Ahrendts is an American who steadily climbed the ladder in the fashion industry before joining Burberry. The luxury firm’s share price more than tripled during her eight-year tenure as CEO, as she carefully marshalled control of the storied brand while pushing into China and other fast-growing emerging markets.

She isn’t the first executive to abandon the C-Suite for a more modest title at Apple: John Browett, who formerly ran Apple’s retail devision, was previously CEO of London-listed electronics retailer Dixons. And earlier this year, Luca Maestri left his role as CFO of Xerox for the more junior role of corporate controller at Apple.

Ahrendts will leave behind a staggering annual pay package of £16.9 million ($27 million), which made her by far the highest-paid CEO in the FTSE 100 last year. She will take charge of Apple’s online store in addition to its bricks-and-mortar retail outlets. Burberry’s shrewd use of social media to bolster its brand is widely praised in the luxury industry, so similar initiatives may be on the way at Apple.

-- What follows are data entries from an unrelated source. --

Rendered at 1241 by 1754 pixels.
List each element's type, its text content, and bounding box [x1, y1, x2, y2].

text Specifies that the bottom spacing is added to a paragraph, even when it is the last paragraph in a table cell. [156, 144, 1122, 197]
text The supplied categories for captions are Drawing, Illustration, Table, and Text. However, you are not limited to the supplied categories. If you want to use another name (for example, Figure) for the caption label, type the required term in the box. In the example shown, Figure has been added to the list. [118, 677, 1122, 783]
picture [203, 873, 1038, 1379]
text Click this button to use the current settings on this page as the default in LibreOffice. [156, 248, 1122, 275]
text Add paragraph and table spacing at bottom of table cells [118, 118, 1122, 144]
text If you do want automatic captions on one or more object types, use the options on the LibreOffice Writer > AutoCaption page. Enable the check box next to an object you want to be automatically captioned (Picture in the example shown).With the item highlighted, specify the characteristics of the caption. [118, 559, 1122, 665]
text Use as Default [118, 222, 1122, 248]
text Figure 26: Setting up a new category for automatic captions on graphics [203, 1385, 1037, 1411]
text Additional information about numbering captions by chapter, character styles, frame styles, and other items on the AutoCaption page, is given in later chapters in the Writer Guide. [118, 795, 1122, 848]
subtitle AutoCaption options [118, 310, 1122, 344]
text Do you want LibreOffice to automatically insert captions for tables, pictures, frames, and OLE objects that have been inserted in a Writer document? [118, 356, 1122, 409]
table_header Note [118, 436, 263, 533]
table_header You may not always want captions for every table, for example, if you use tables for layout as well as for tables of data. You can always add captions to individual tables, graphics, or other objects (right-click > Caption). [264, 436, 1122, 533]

As it happens, Burberry and Apple teamed up last month for a campaign to share fashion-show photos taken entirely with iPhones.

“We have become a retail business,” Ahrendts said in a goodbye interview with her successor, Christopher Bailey. “We are a digital luxury retailer.” Burberry reported a 17% jump in retail revenue in its fiscal first half today, thanks in part to online sales that “continued to outperform in all regions,” the company said. But its shares dropped by 5% on the news of Ahrendts’s departure.

For all of Apple’s retail might—its stores consistently boast the world’s highest sales per square foot—Ahrendts’s new job has a rocky recent past. Browett lasted only six months in the position, admitting that he “just didn’t fit“ with the company culture. Ron Johnson, Apple’s head of retail for nearly 12 years, left in late 2011 for a disastrous stint as boss of retailer JC Penney. Browett now runs London-based clothing retailer Monsoon Accessorize, which is not without its own problems. But never mind: Apple’s world-beating brand and mountains of cash continue to attract top executives who are willing to take a step down in exchange for a ticket to Cupertino.